Mourvèdre by another name

I’ve drunk two Spanish reds in the past week and, coincidentally, they’ve both been 100% Monastrell. How odd is that?

Maybe no longer odd at all, given the growing trend among winemakers in Spain’s hot and arid southeastern region to bottle Monastrell unblended. Traditionally a blending grape in the Rhône (for reds) and Provence as well as in Spain, Monastrell (aka Mourvèdre) characteristically yields wine that is vibrantly fruity, tannic and high in alcohol.

Reds of such weight and intensity are not everyone’s choice for August drinking. Not so for me, however, as daily life presents such a spectrum of moods, meals and occasions that I can’t restrict a wine to a particular season.

Some impressions of these recent pours:

Juan Gil Monastrell 2010 – I love this wine! I originally found it at Giannone Wine & Liquor soon after it opened its Hoboken store earlier this year ($13.50). I’ve subsequently seen it at Hoboken Vine and Jersey City’s Buy-Rite ($13.99).

Juan Gil Jumilla

The grapes for this wine are cultivated in Jumilla, in Murcia province, under extremely dry growing conditions. The wine is aged 12 months in French barrels.

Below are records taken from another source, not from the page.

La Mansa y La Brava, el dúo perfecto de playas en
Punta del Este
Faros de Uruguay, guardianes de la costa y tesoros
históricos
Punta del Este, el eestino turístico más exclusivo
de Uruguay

This Monastrell drenches the mouth with intense red fruit. Not a subtle sipping wine, the Juan Gil provides a dense immersion experience.

Vinos Sin-Ley “M” 2011 – Basque-style tapas restaurant Tertulia in Greenwich Village was featuring this wine by the glass last week – at $15 a pop, unsurprisingly overpriced (given that a bottle retails for the same or slightly lower amount).

“M” is produced in Yecla, a town (and D.O.), also in Murcia, that abuts Jumilla. This expression of Monastrell is less dense and less fruity than the Juan Gil, nevertheless a versatile accompaniment to flavorful Spanish dishes.